Lori Ostlund’s “All Boy,” which I also liked, is, like the Ron Rash story, also about a young boy who seems closed out, alone. In this case, the story moves almost inevitably to the conclusion when the boy learns that his father is moving out to live with a man. I just received a copy of Ostlund’s recent debut collection The Bigness of the World, which won this year’s Flannery O’Connor Prize. I will post a blog on it soon.

Kevin Moffett, “Further Interpretations of Real-Life Events” is a story about a young man who tries to write fiction, not very successfully, while teaching remedial writing at a community college. When his retired father begins writing also, quite successfully, the narrator has a hard time dealing with this, especially when he recognizes in his father’s stories many of the events from his past that he has also plans to write about. It’s another funny story that made me laugh. Although it violates a common admonition in MFA writing classes never to write about writing, I liked it.

Jill McCorkle’s “PS” is another comic story, this time a bit too gimmicky for me, written in the form of a long letter from a woman to her marriage counselor. Clever and inventive, but nothing much more than that for me.

Jennifer Eagan, “Safari.” This is still another story about adolescent children trying to come to terms with their father. In this case, the father had taken up with a much younger woman who is working on a Ph.D. program in anthropology at Berkeley. The adolescent daughter tries to break up the relationship. Oh, and by the way, they are on safari in Africa with some other people, one of which is a young man the young woman is inevitably drawn to. Oh, it’s all complicated. What holds it together is the anthropology student’s use of a structural schema to organize the needs of each of the characters and the structural relationships they create. For example, the daughter’s situation is described as “structural resentment,” while the father’s relationship with his younger bedmate is described as “structural incompatibility—all suggesting the way anthropologists study relationships among primitive peoples—which I guess basically everyone is.

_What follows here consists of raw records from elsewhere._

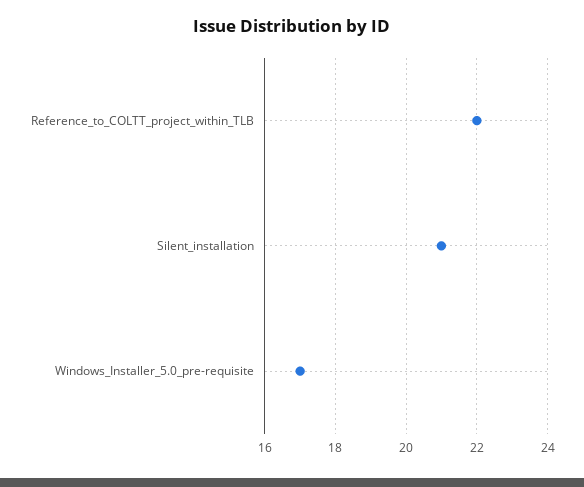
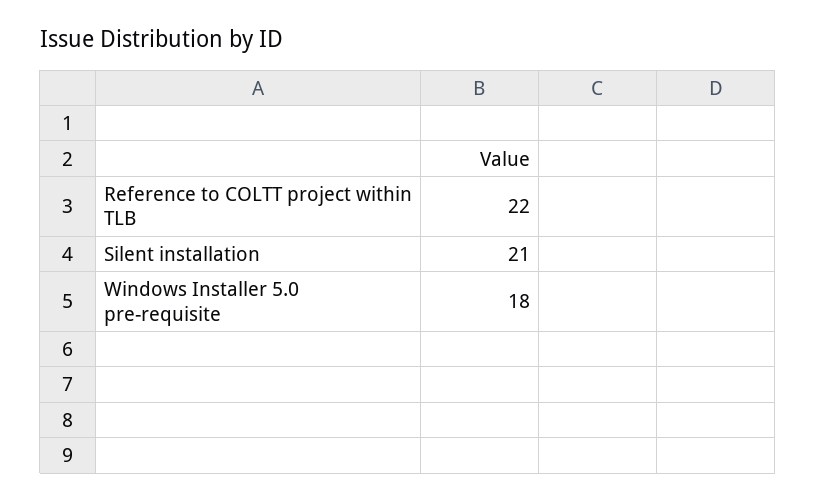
  {
    "Reference_to_COLTT_project_within_TLB": 22,
    "Silent_installation": 21,
-   "Windows_Installer_5.0_pre-requisite": 17
+   "Windows_Installer_5.0_pre-requisite": 18
  }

Maggie Shipstead, “The Cowboy Tango.” Nothing pretentious about this story. Just a well told love story about a man named Glen Otterbausch, who hires a young woman named Sammy to work on his ranch and falls in love with her. But, alas, you know how love stories must be; she does not love him. She falls in love with his nephew who has recently got a divorce and comes to work on the ranch. But then the nephew leaves, for that’s how love stories are. Otterbausch tries to get revenge on Sammy, but ultimately loves her too much to do so. I am a sucker for a love story, so this one sucked me right in with its uncluttered style and heart-scalded cowboys and cowgirls. It ain’t Annie Proulx, but it will do.

I have been buying my annual copy of Best American Short Stories and O. Henry Award Stories for many years now. Their multicolored paperback spines line up neatly on my bookshelves. I have most of the Pushcart Prize and New Stories from the South collections as well. I don’t always agree with the choices in these books, but they do help me keep up with the short story and introduce me to writers I am happy to discover.

1 comment:

  1. I think Russo meant that choosing just 20 was like torture, not that reading them all was like torture. I think it was interesting that he seemed to choose some longer pieces than I've seen in most recent Best Americans - maybe the novelist in him seeking a drawn-out experience? In any case, I just finished it too, and it wasn't my favorite, but I still enjoy them on my shelves too.